April 18 (UPI) — U.S. markets fell slightly on Monday as the yield on 10-year Treasury bonds hit a five-year high as investors awaited more quarterly results.
The Dow Jones Industrial Average fell 39.54 points, or 0.11%, while the S&P 500 slipped 0.02% and the Nasdaq Composite closed down 0.14%.
Stocks traded ups and downs in a choppy session but settled into the red as the benchmark 10-year Treasury yield traded at 2.884% at one point, its highest. high since 2018. The yield started in March at 1.71%, but climbed amid plans by the Federal Reserve to tighten monetary policy.
“The big concern is how much and how much the 10-year rating will rise,” said CFRA chief investment strategist Sam Stovall, according to CNBC.
“Nothing is really new on the Ukraine front, nothing is really new on the inflation front, the Fed is expected to hike 50 basis points at its next meeting.
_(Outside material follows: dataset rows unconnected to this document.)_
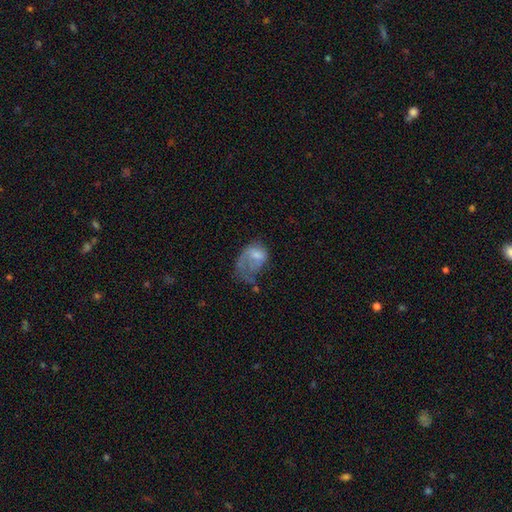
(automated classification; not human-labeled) Smooth or featured: smooth — 49% (featured or disk — 42%)
Merging: major disturbance — 61% (minor disturbance — 17%)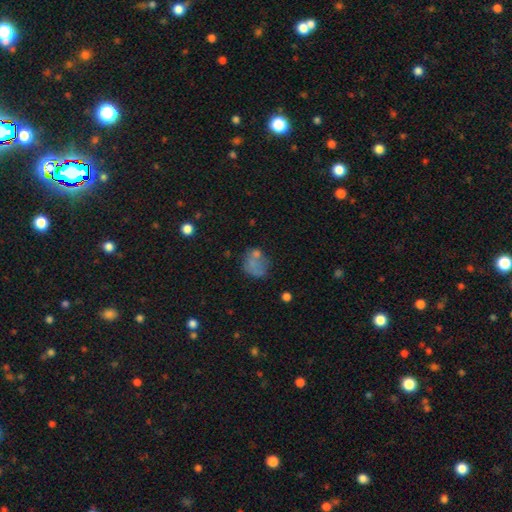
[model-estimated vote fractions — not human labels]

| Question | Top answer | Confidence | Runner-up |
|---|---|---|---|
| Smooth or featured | smooth | 54% | featured or disk (25%) |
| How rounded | round | 56% | in between (43%) |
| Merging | none | 46% | minor disturbance (20%) |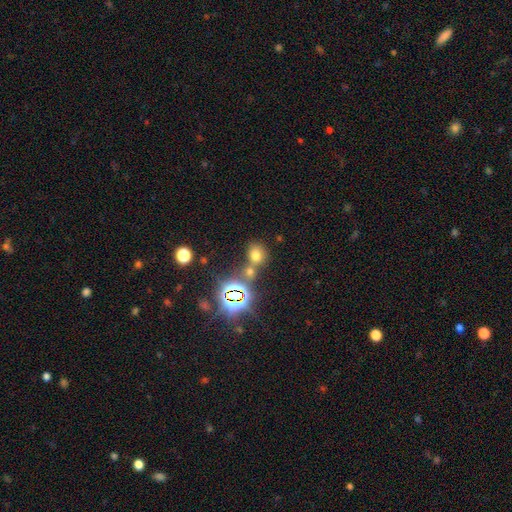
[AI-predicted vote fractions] Q: Smooth or featured?
A: smooth (61%); runner-up: star or artifact (30%)
Q: How rounded?
A: round (66%); runner-up: in between (33%)
Q: Merging?
A: none (60%); runner-up: merger (26%)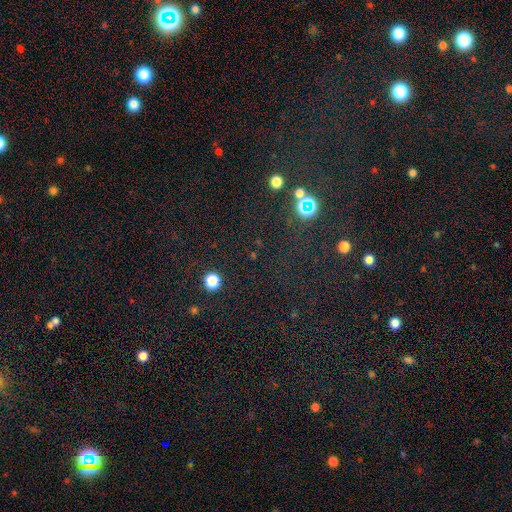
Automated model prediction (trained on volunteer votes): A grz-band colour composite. It shows a star or artifact, not a galaxy (69%).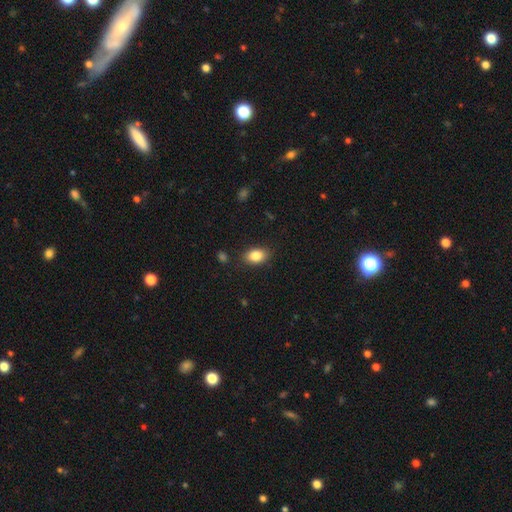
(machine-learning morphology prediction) smooth 85%, star or artifact 8%, featured or disk 7%. Down the decision tree: how rounded — in between (85%); merging — none (83%).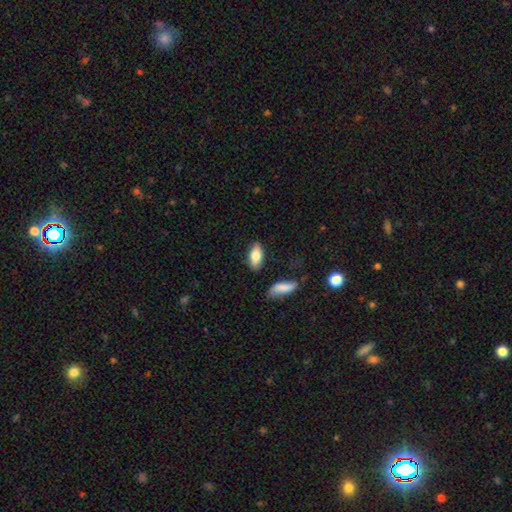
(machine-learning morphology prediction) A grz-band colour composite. It shows a smooth galaxy with no disk features (74%) that is in between round and cigar-shaped (83%). Merging: none (80%).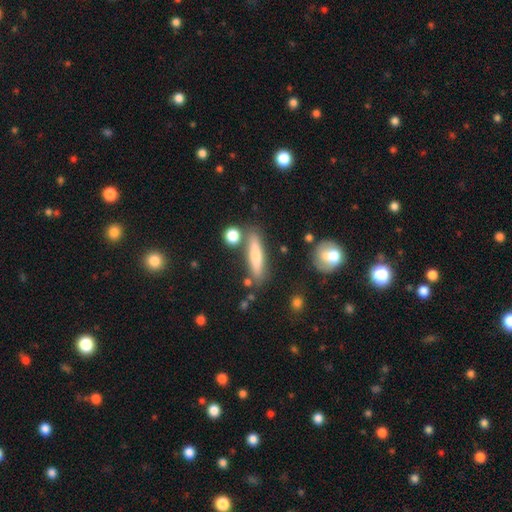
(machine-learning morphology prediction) Smooth or featured?
  - smooth: 65% *
  - featured or disk: 28%
  - star or artifact: 7%
How rounded?
  - cigar-shaped: 82% *
  - in between: 16%
  - round: 2%
Merging?
  - none: 77% *
  - minor disturbance: 12%
  - merger: 8%
  - major disturbance: 3%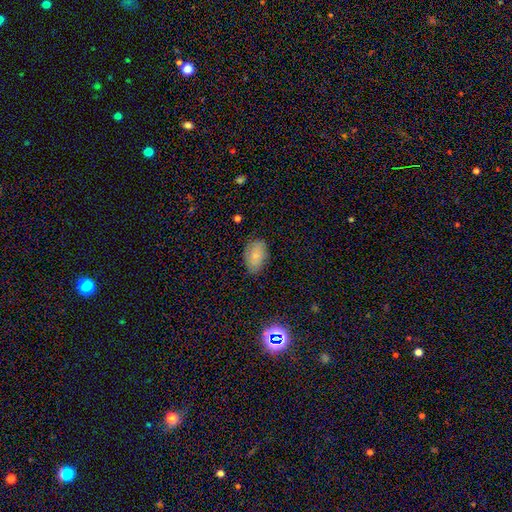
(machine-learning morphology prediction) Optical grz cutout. It shows a smooth galaxy with no disk features (74%) that is in between round and cigar-shaped (89%). Merging: none (79%).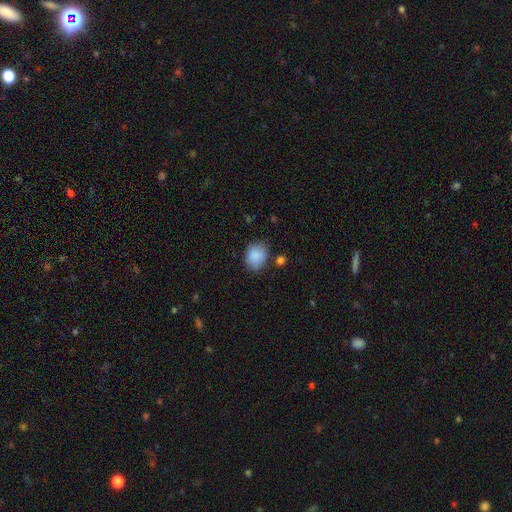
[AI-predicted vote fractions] A smooth galaxy with no disk features (87%) that is round (52%). Merging: none (72%).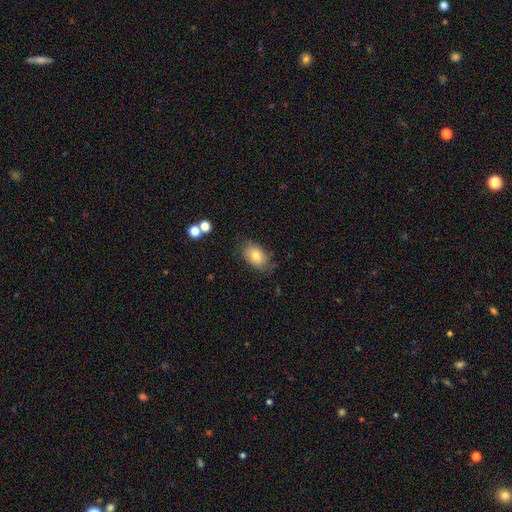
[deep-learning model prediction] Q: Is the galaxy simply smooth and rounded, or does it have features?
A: smooth — 78%.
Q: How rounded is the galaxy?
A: in between — 83%.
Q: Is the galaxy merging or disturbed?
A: none — 75%.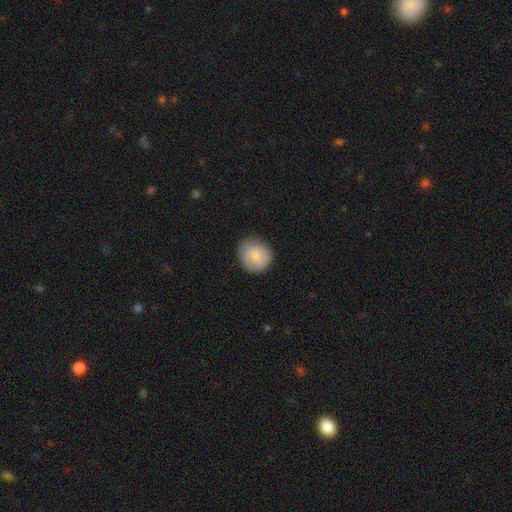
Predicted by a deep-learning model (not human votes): A smooth galaxy with no disk features (77%) that is round (84%). Merging: none (81%).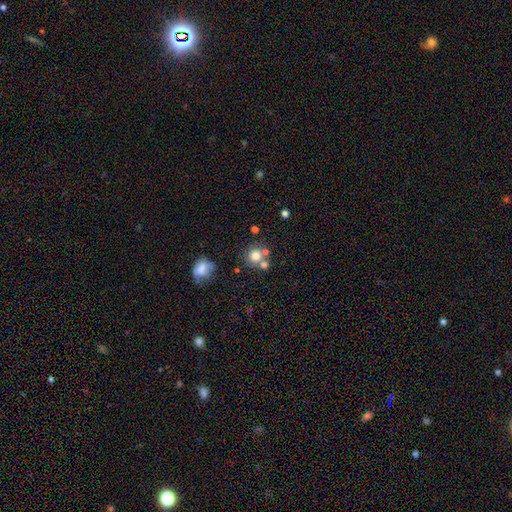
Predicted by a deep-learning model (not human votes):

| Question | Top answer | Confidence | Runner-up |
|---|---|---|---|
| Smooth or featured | smooth | 75% | star or artifact (13%) |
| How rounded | round | 87% | in between (12%) |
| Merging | none | 54% | merger (33%) |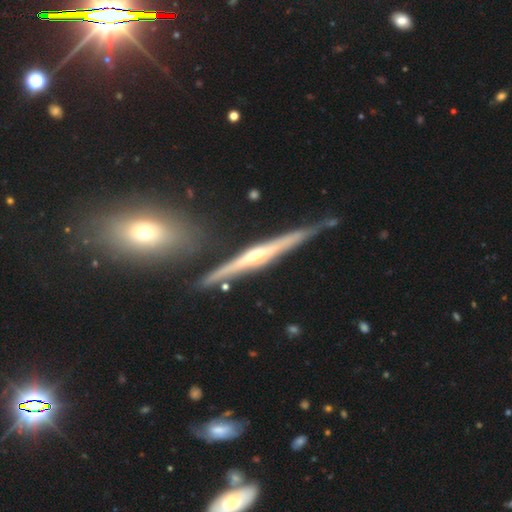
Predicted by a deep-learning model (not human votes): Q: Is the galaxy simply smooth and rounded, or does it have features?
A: featured or disk — 82%.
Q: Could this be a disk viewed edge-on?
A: yes — 97%.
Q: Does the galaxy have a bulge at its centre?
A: rounded — 72%.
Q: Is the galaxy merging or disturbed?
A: none — 83%.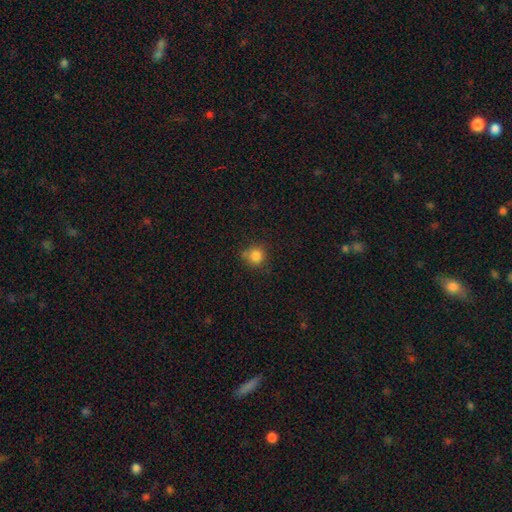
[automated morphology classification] The model was most divided on "merging": none: 71%, minor disturbance: 20%, merger: 5%, major disturbance: 5%. More confident: how rounded — round (89%); smooth or featured — smooth (83%).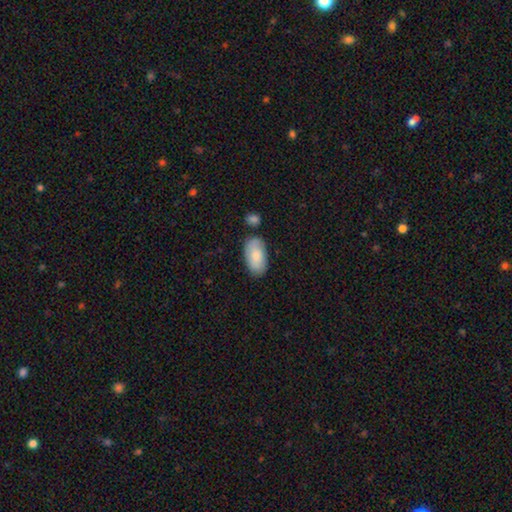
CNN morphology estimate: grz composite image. It shows a smooth galaxy with no disk features (82%) that is in between round and cigar-shaped (95%). Merging: none (74%).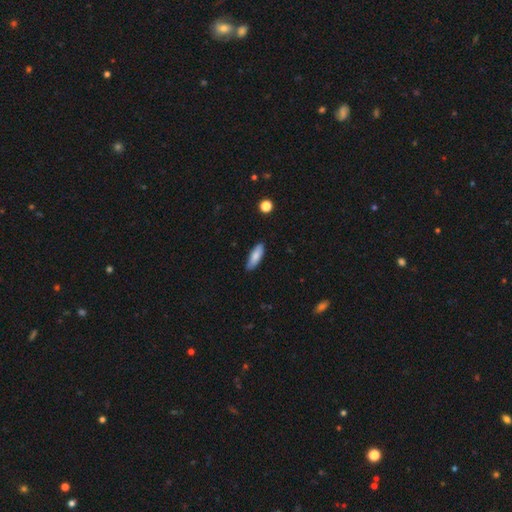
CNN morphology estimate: Q: Smooth or featured?
A: smooth (82%); runner-up: featured or disk (11%)
Q: How rounded?
A: in between (60%); runner-up: cigar-shaped (39%)
Q: Merging?
A: none (84%); runner-up: minor disturbance (13%)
So really, the question is, what do bonds do?”
Software companies fell as investors shunned growth-focused stocks amid rising yields, with Zoom Video down 4.14%, Datadog down 3.62%, Okta down 2.69% and Workday down 2.3%.
Conversely, shares of Google parent Alphabet rose 0.75%, Facebook parent Meta gained 0.28% and Microsoft climbed 0.25% as mega-cap tech companies cushioned the blow.
Twitter shares rose 7.4% after the company announced on Friday that its board had adopted a time-limited shareholder rights plan or “poison pill” in response to billionaire Elon Musk’s bid. to buy the company for $43 billion.
Bank of America stock rose 3.41% as it posted a 13% year-over-year drop in earnings per share in the first quarter, but slightly beat expectations.
Investors expect a slew of other high-profile earnings this week from companies including United Airlines, American Express, Netflix and Tesla.
So far, 7.5% of S&P 500 companies have reported and 77% have exceeded Wall Street estimates for earnings per share, which is a five-year average to beat analysts’ estimates, according to FactSet.
“I think we’re potentially in for a tough earnings season, just because when people gave advice [last quarter]input costs have clearly gotten worse than they expected,” Rhys Williams, chief strategist at Spouting Rock Asset Management, told Yahoo Finance.
On Monday, the World Bank also announced plans to spend $170 billion to mitigate a predicted global economic slowdown amid Russia’s war in Ukraine.
Natural gas futures rose 5% during the day, topping $8 per million British thermal units for the first time since 2008 amid the conflict, with Russia a major supplier of natural gas from Western Europe.